- [SUPPLIED PASSAGE]
Figure 3 shows the bulk density (BD) of 0.98KNN-0.02LF ceramics sintered for different dwell time with increasing the dwell time from 2 h to 5 h, the bulk density slightly increases from 4.26 g/cm3 to 4.29 g/cm3. This evolution agrees well with the LiTaO3-modified KNN ceramics that an increase of density is observed for dwell time of 10 h [20]. This is because these pores gradually decrease with increasing the dwell time. The average grain size and the density of this ceramic tend to increase with increasing the dwell time, probably because the grain growth is controlled by the boundary diffusion [21]. This indicates that the sintering process can enhance the diffusion and promote the densification of the sample.
Fig. 2 SEM images of surface microstructure for 0.98KNN-0.02LF ceramics sintered for different dwell time
Different microstructures may affect the electrical properties. Figure 4 provides the temperature dependent of dielectric permittivity (εr) and dielectric loss (tan δ) for 0.98KNN-0.02LF ceramics with different dwell time during sintering (measured at 10 kHz). It can be observed in Fig. 4(a) that the maximum dielectric permittivity decreases with increasing the dwell time, but the phase transition temperature is unmodified. These results agree well with the XRD patterns and indicate that there are no secondary impurities occurring. The decreased εr value can be attributed to the larger grain size with increasing the dwell time. It is well known that the piezoelectric and dielectric properties drop rapidly below a critical grain size and reach saturation at a larger grain size [22]. With increasing the grain size, the contribution from extrinsic effects, i.e. domain wall motion, will increase. It can be observed in Fig. 4(b) that the dielectric loss slightly decreases with increasing the dwell time when the temperature is below 400 °C; the dielectric loss increases rapidly with increasing the dwell time when the temperature is beyond 400 °C owing to the conductive loss. A similar behavior has also been observed in PZT-PCN systems [23]. According to Fig. 4, the dielectric permittivity maximum (εmax) of 0.98KNN- 0.02LF ceramics under the optimum dwell time has a value of approximately 2253 and tan δ is lower than 5% at a broad usage temperature range (100-400 °C). These results indicate its potential application in high temperature multilayer ceramics capacitor field.
Fig. 3 Bulk density of 0.98KNN-0.02LF ceramics sintered for different dwell time
Fig. 4 Temperature dependence of dielectric permittivity (a) and dielectric loss (b) for 0.98KNN-0.02LF ceramics sintered for different dwell time (measured at 10 kHz)

- [REQUEST A] In the ceramics passage, what value does the bulk density reach when the dwell time is raised from 2 h to 5 h?

Stored data
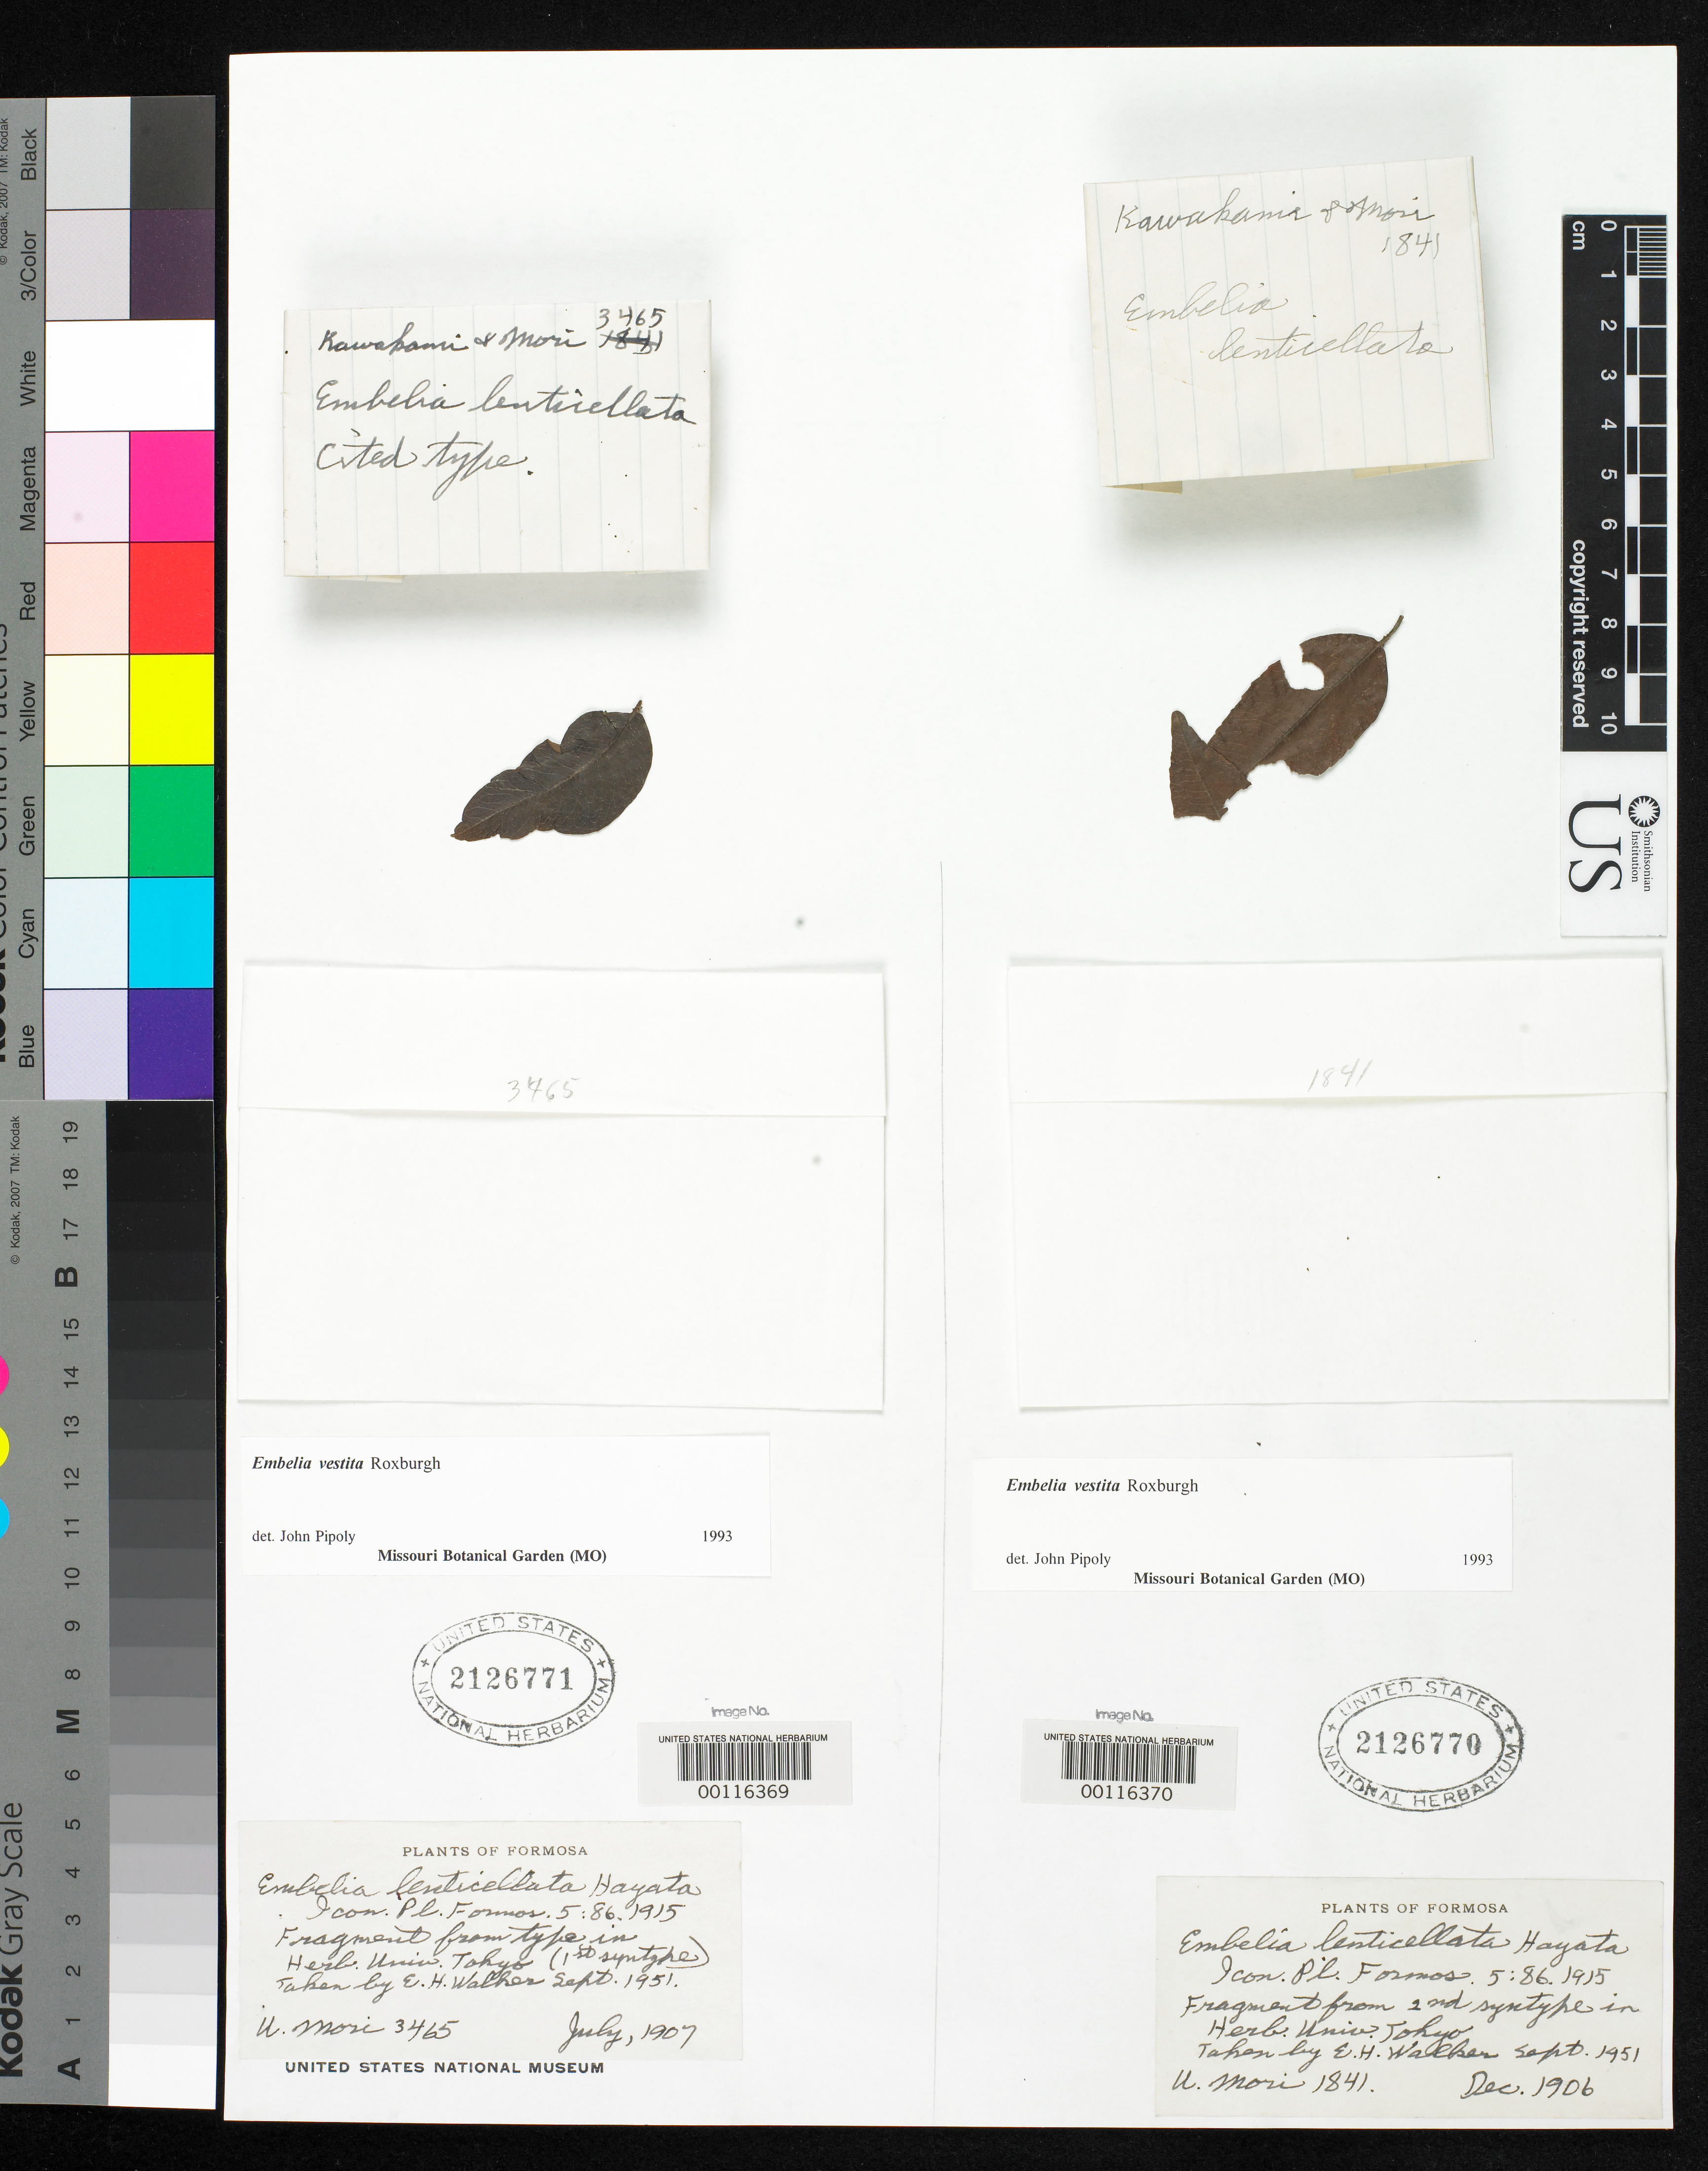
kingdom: Plantae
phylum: Tracheophyta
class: Magnoliopsida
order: Ericales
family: Primulaceae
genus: Embelia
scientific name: Embelia lenticellata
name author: Hayata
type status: Type Fragment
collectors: U. Mori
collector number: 1841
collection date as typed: Dec 1906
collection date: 1906-12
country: Taiwan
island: Taiwan [Formosa]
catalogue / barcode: US 2126770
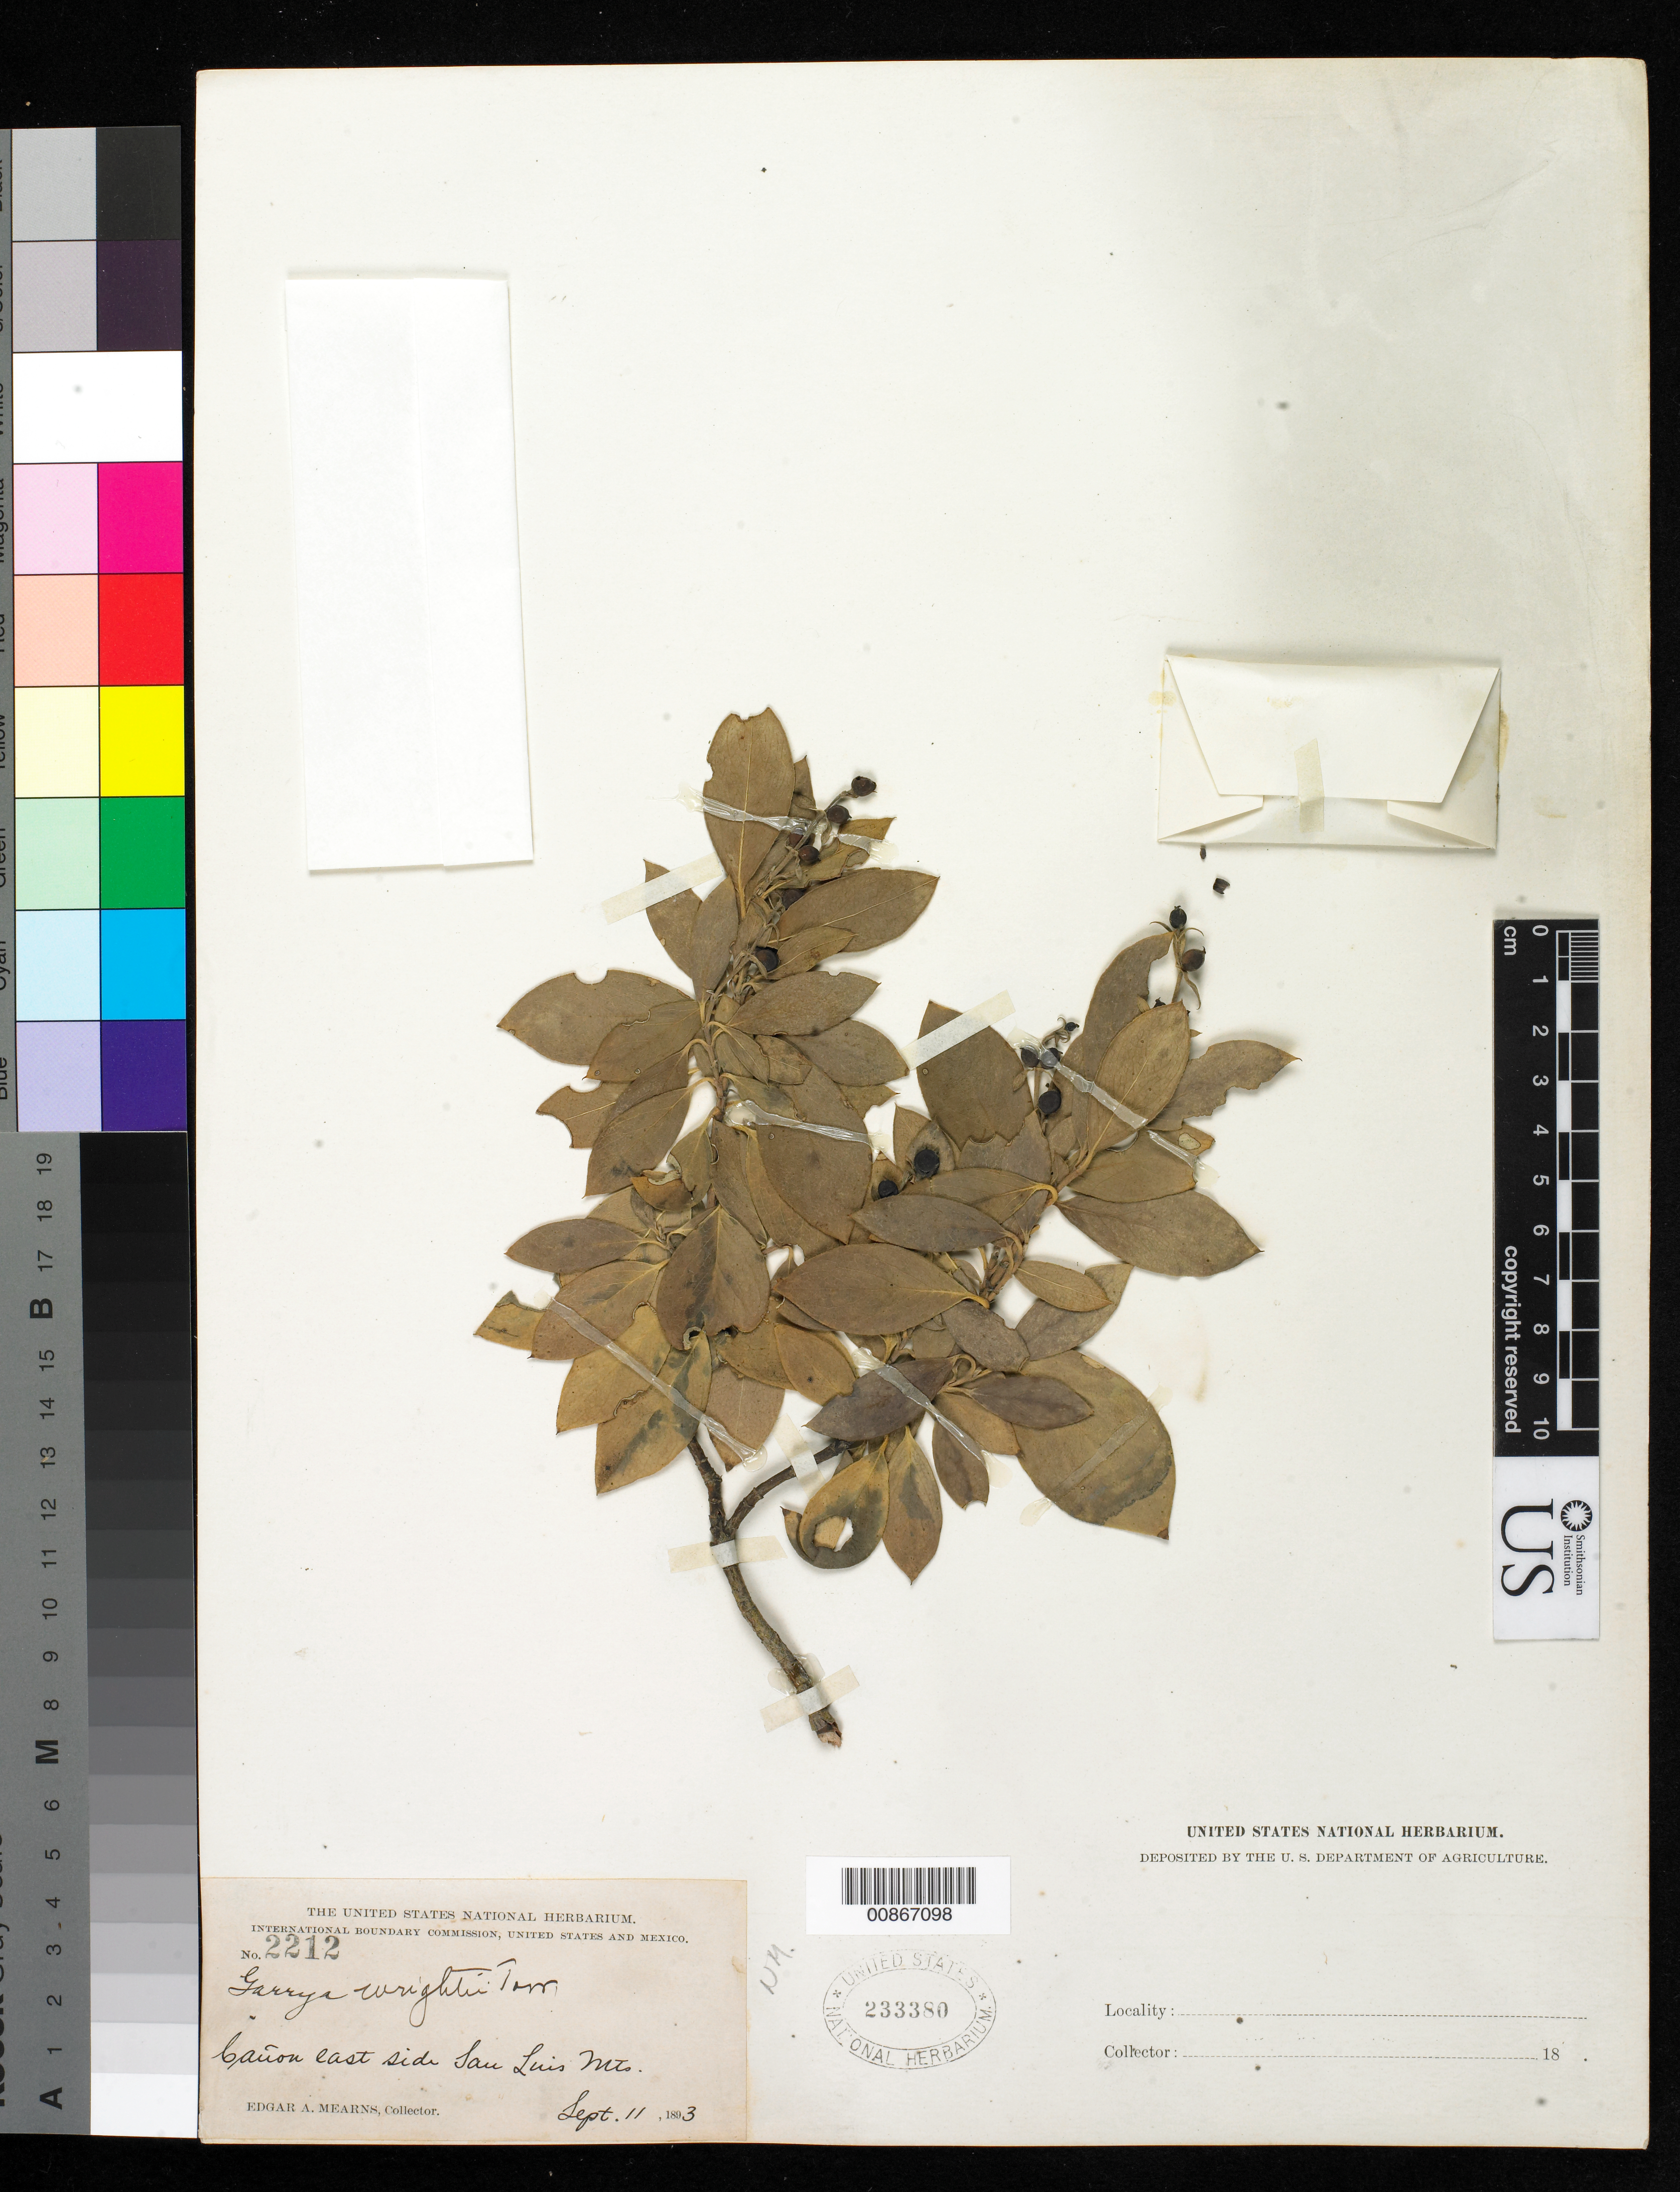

- [REQUEST B] Echo the listing lines from the line with "class: Magnoliopsida" to the line with "country: Taiwan".

- [WRITTEN SOLUTION A] 4.29 g/cm3

- [WRITTEN SOLUTION B]
class: Magnoliopsida
order: Ericales
family: Primulaceae
genus: Embelia
scientific name: Embelia lenticellata
name author: Hayata
type status: Type Fragment
collectors: U. Mori
collector number: 1841
collection date as typed: Dec 1906
collection date: 1906-12
country: Taiwan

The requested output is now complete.